• What you need to do
Word for word, copy the data that follows and skip its pictures.

═══ Study material ═══

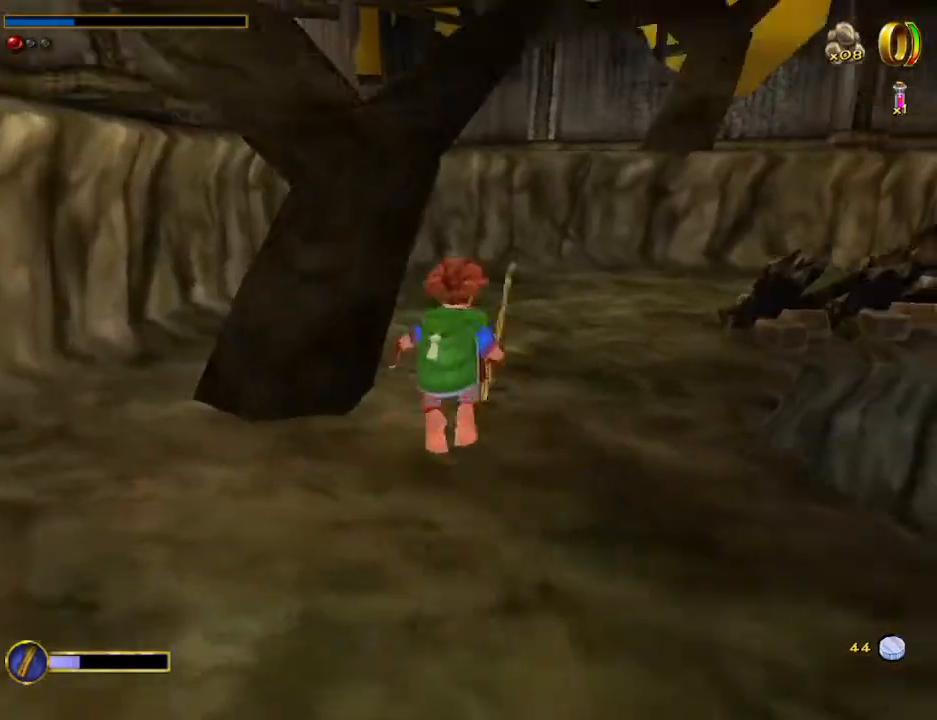
{"keys": ["w"], "mouse": [], "events": [[167, "d", "down"], [267, "d", "up"]]}
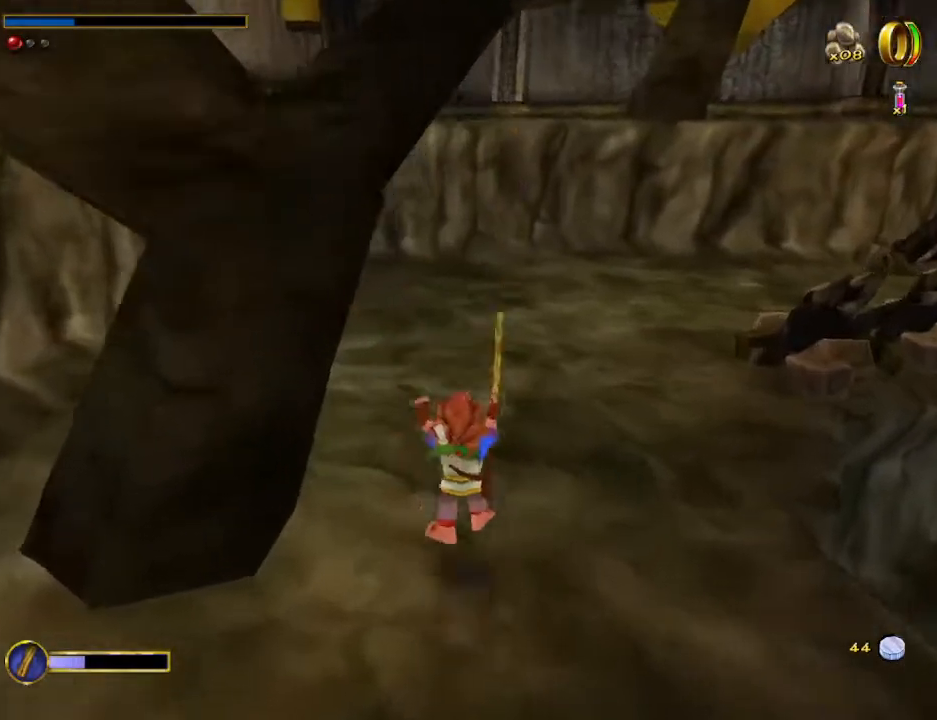
{"keys": ["w"], "mouse": [], "events": [[100, "mouse_right", "down"], [133, "mouse_left", "down"], [233, "mouse_left", "up"], [233, "mouse_right", "up"]]}
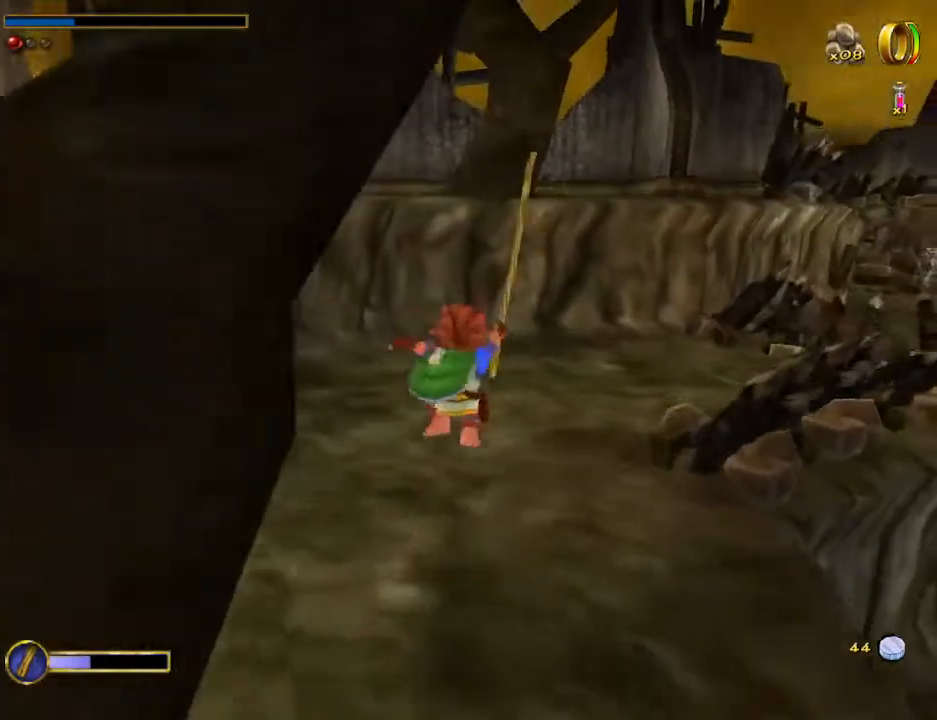
{"keys": ["w"], "mouse": ["left", "right"], "events": [[367, "mouse_right", "down"], [467, "mouse_left", "down"]]}
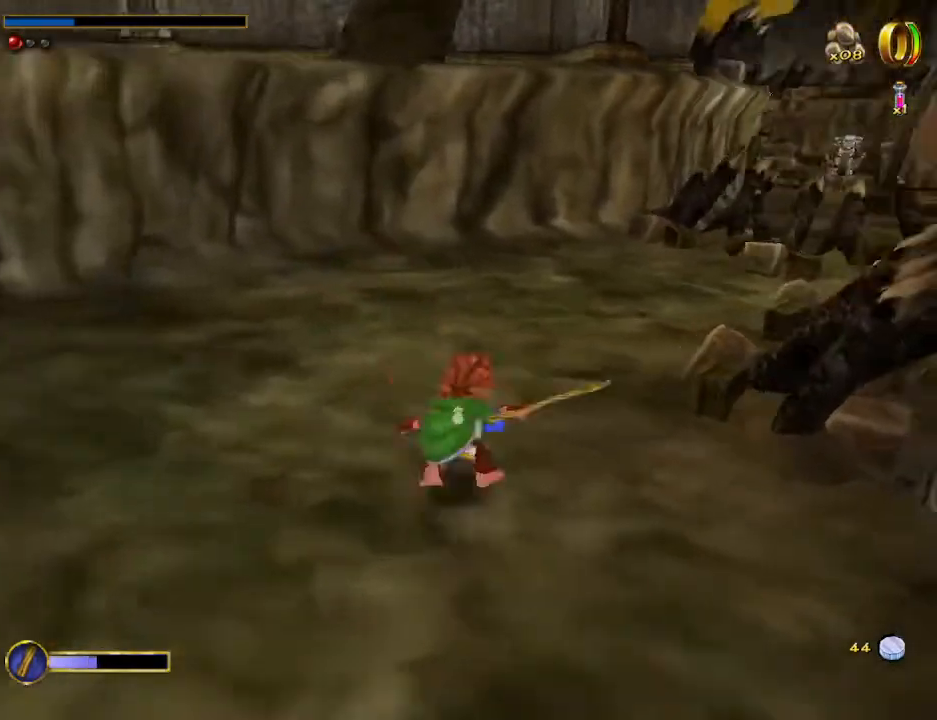
{"keys": ["w"], "mouse": [], "events": [[67, "mouse_left", "up"], [67, "mouse_right", "up"]]}
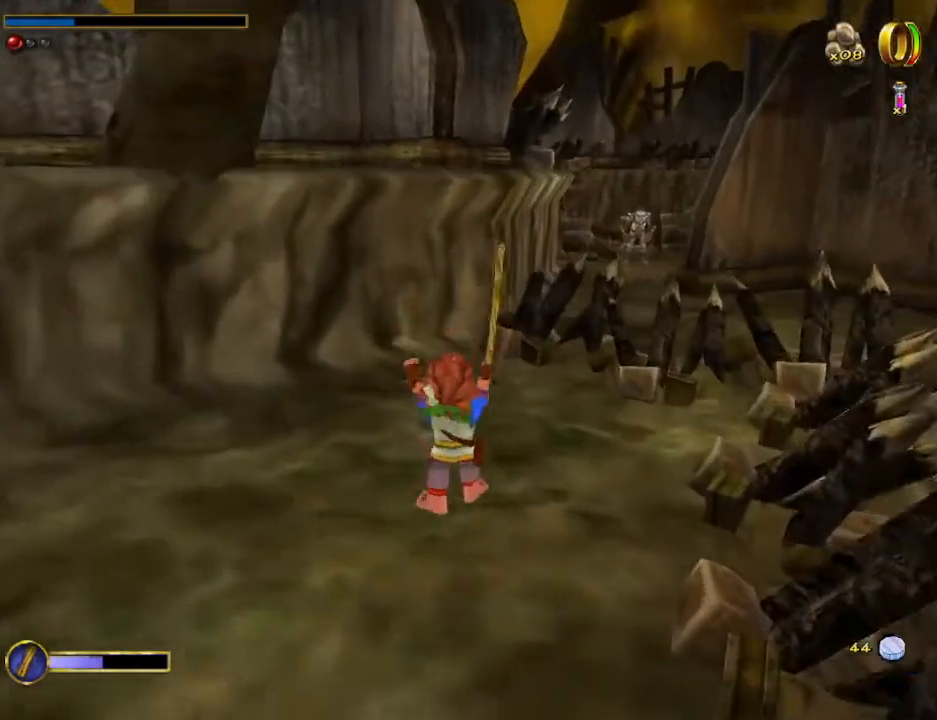
{"keys": ["w"], "mouse": [], "events": [[167, "mouse_right", "down"], [233, "mouse_left", "down"], [367, "mouse_left", "up"], [367, "mouse_right", "up"]]}
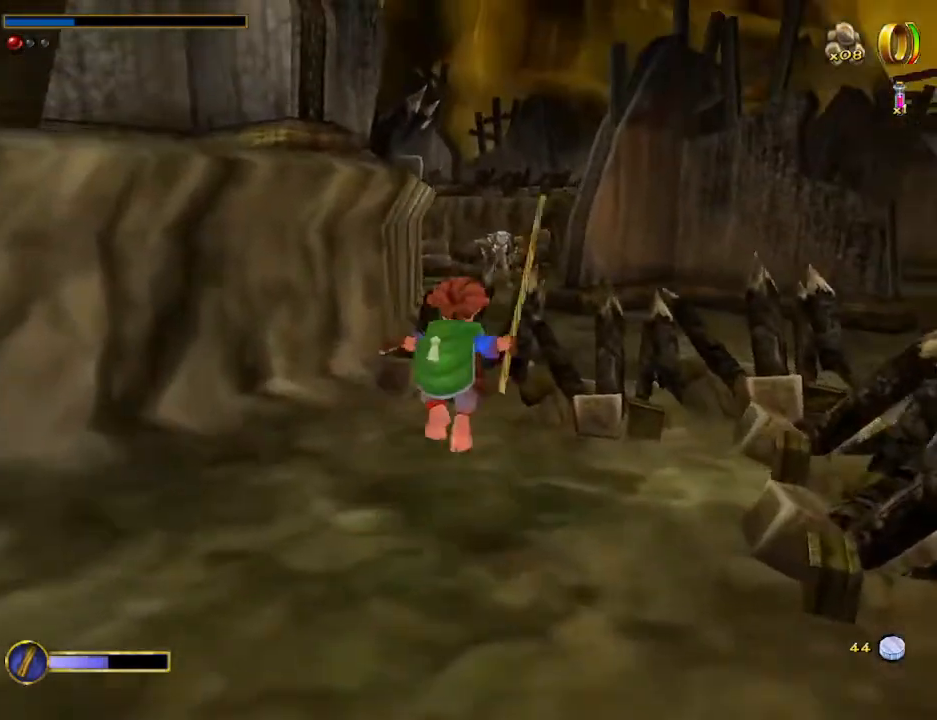
{"keys": ["w"], "mouse": ["right"], "events": [[200, "d", "down"], [333, "d", "up"], [467, "mouse_right", "down"]]}
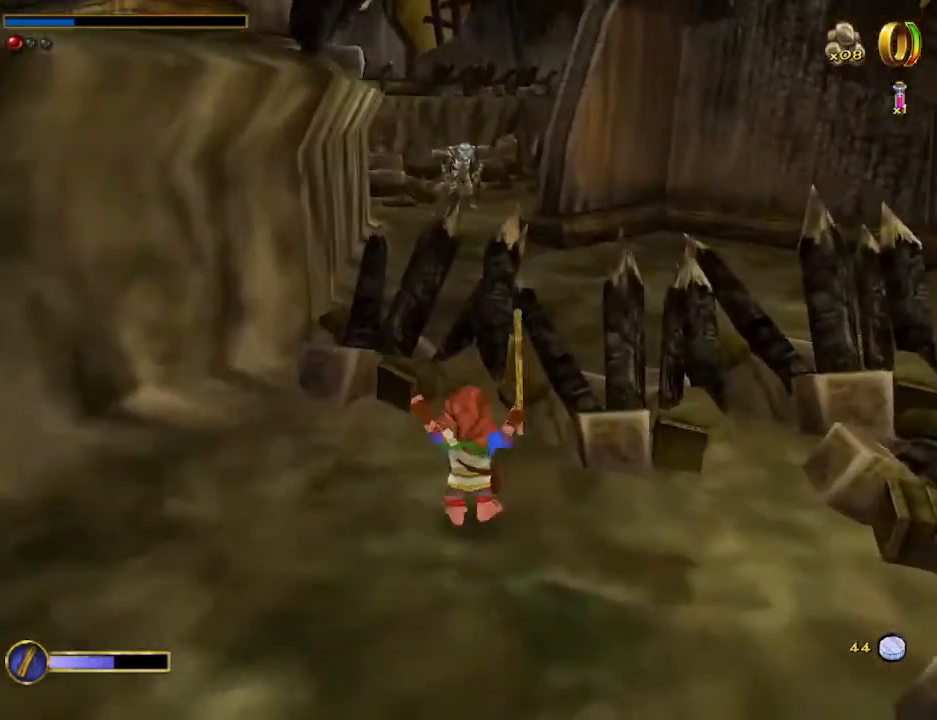
{"keys": ["w"], "mouse": [], "events": [[67, "mouse_left", "down"], [167, "mouse_left", "up"], [167, "mouse_right", "up"], [367, "d", "down"], [433, "d", "up"]]}
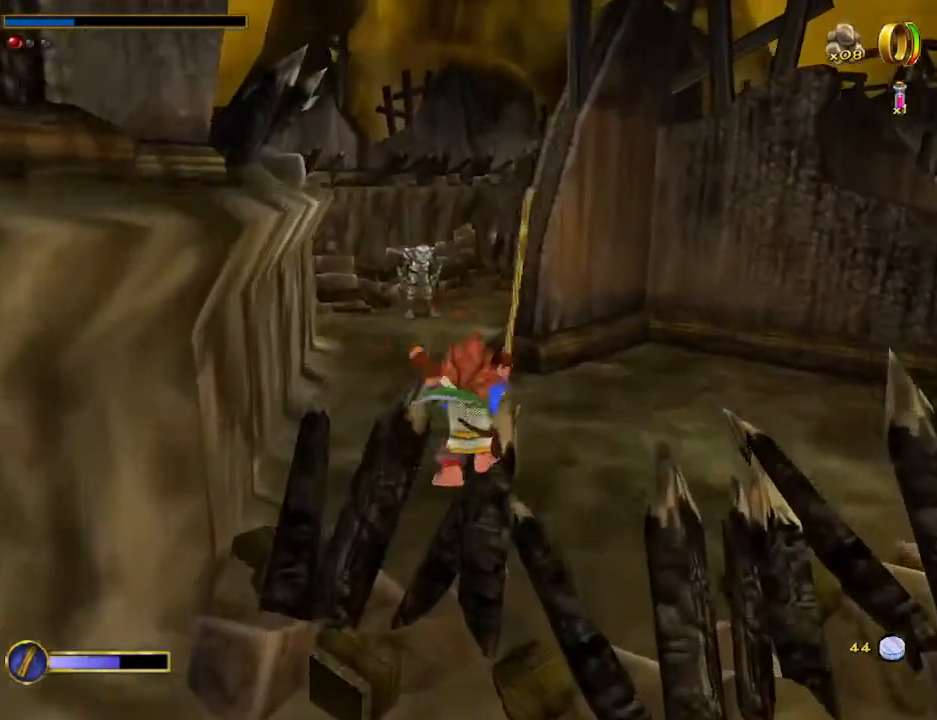
{"keys": ["w"], "mouse": [], "events": [[233, "d", "down"], [233, "w", "up"], [333, "d", "up"], [467, "w", "down"]]}
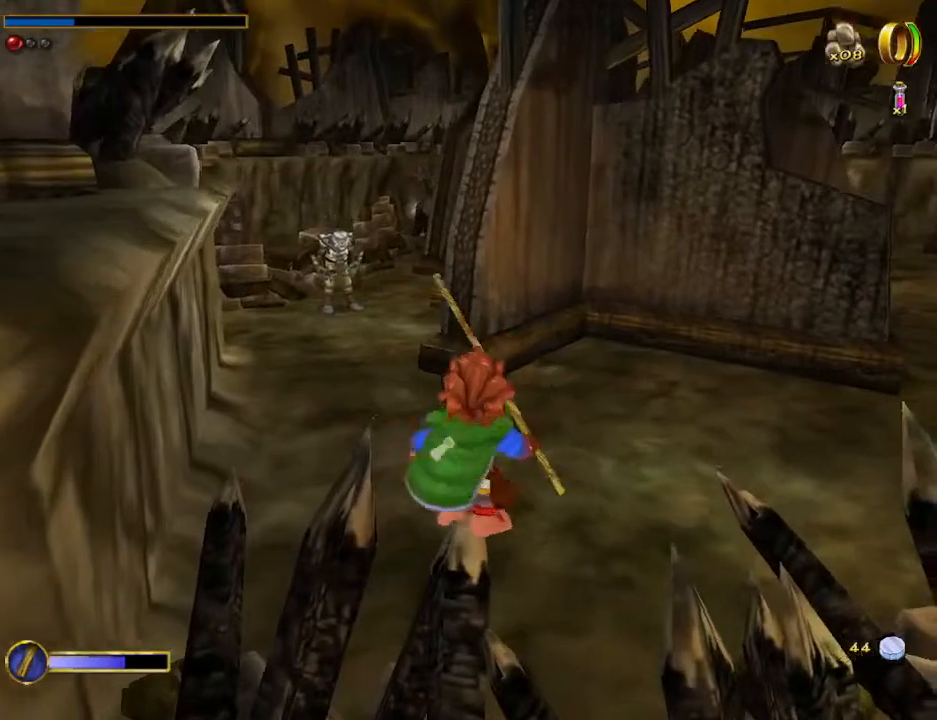
{"keys": [], "mouse": [], "events": [[67, "w", "up"], [133, "w", "down"], [233, "w", "up"]]}
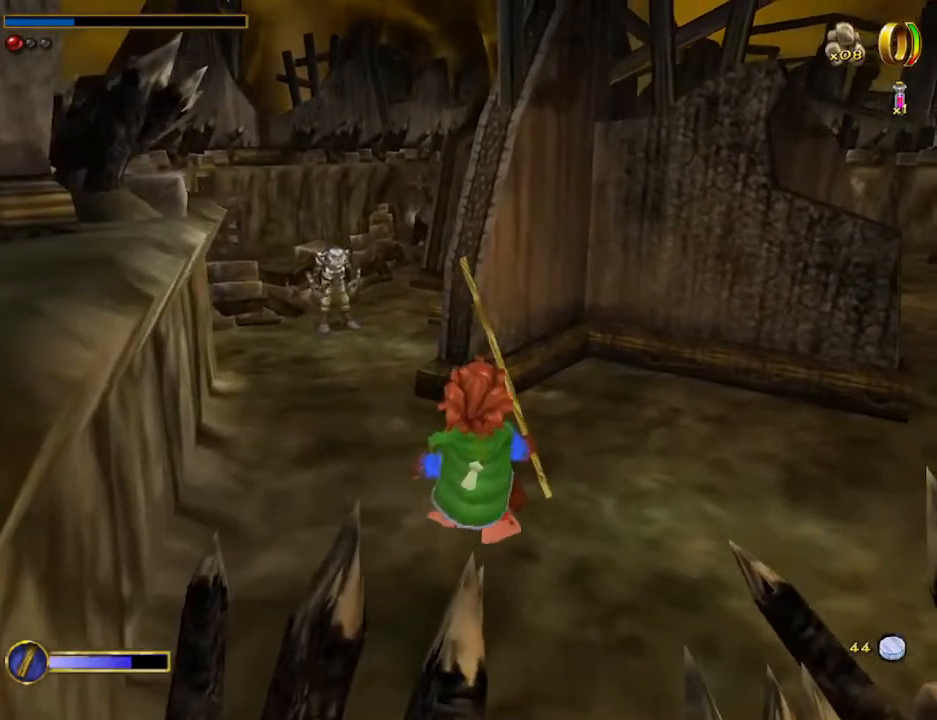
{"keys": ["shift"], "mouse": [], "events": [[433, "shift", "down"]]}
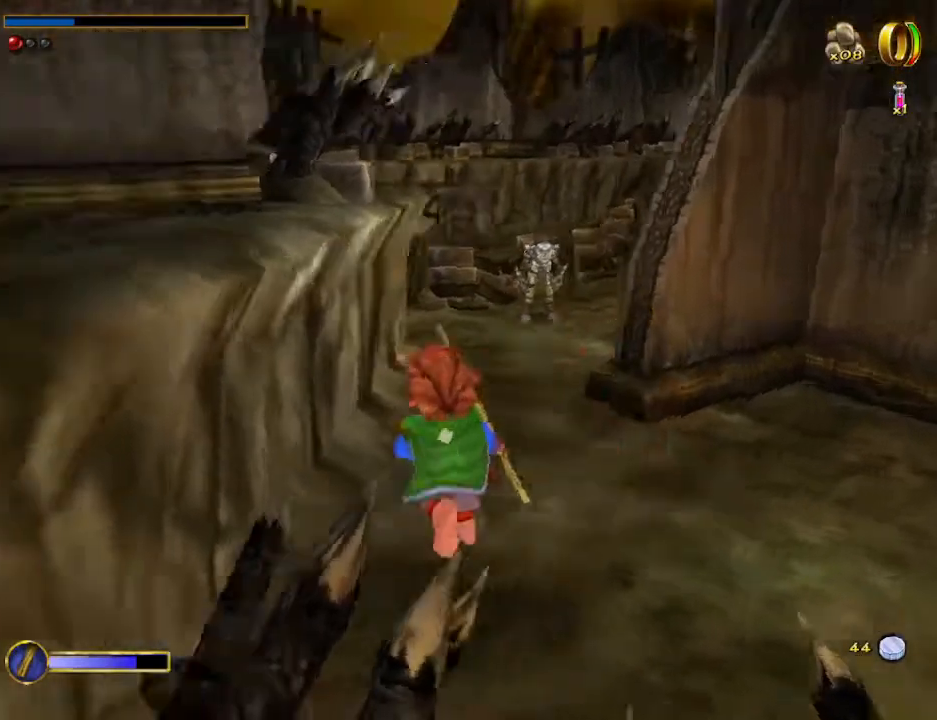
{"keys": ["shift"], "mouse": [], "events": []}
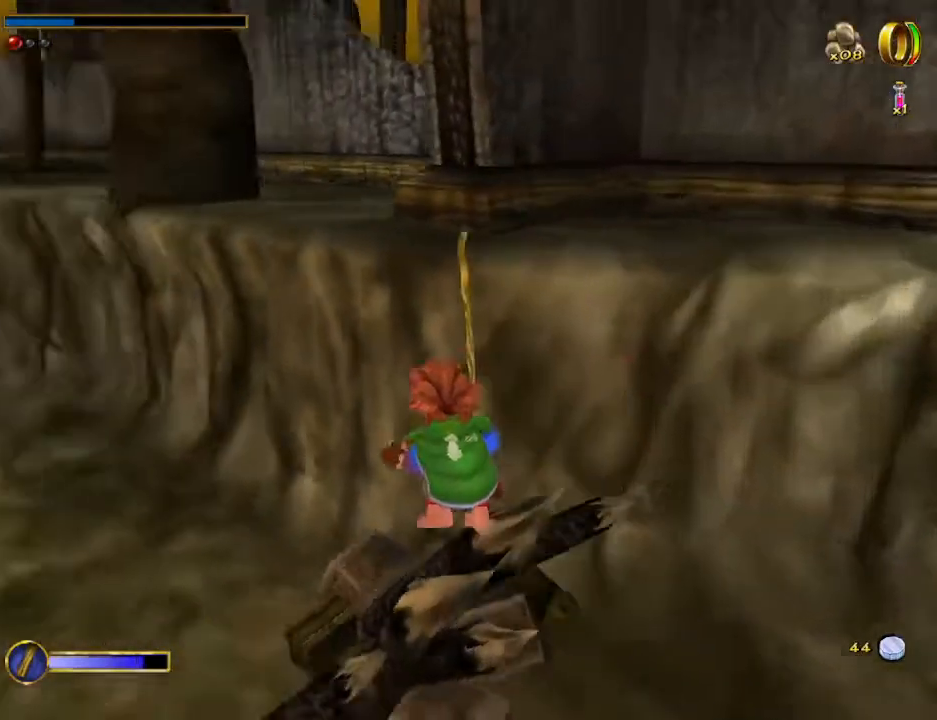
{"keys": ["shift"], "mouse": [], "events": []}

═══

• Response to the exercise
{"keys": ["w"], "mouse": [], "events": [[167, "d", "down"], [267, "d", "up"]]}
{"keys": ["w"], "mouse": [], "events": [[100, "mouse_right", "down"], [133, "mouse_left", "down"], [233, "mouse_left", "up"], [233, "mouse_right", "up"]]}
{"keys": ["w"], "mouse": ["left", "right"], "events": [[367, "mouse_right", "down"], [467, "mouse_left", "down"]]}
{"keys": ["w"], "mouse": [], "events": [[67, "mouse_left", "up"], [67, "mouse_right", "up"]]}
{"keys": ["w"], "mouse": [], "events": [[167, "mouse_right", "down"], [233, "mouse_left", "down"], [367, "mouse_left", "up"], [367, "mouse_right", "up"]]}
{"keys": ["w"], "mouse": ["right"], "events": [[200, "d", "down"], [333, "d", "up"], [467, "mouse_right", "down"]]}
{"keys": ["w"], "mouse": [], "events": [[67, "mouse_left", "down"], [167, "mouse_left", "up"], [167, "mouse_right", "up"], [367, "d", "down"], [433, "d", "up"]]}
{"keys": ["w"], "mouse": [], "events": [[233, "d", "down"], [233, "w", "up"], [333, "d", "up"], [467, "w", "down"]]}
{"keys": [], "mouse": [], "events": [[67, "w", "up"], [133, "w", "down"], [233, "w", "up"]]}
{"keys": ["shift"], "mouse": [], "events": [[433, "shift", "down"]]}
{"keys": ["shift"], "mouse": [], "events": []}
{"keys": ["shift"], "mouse": [], "events": []}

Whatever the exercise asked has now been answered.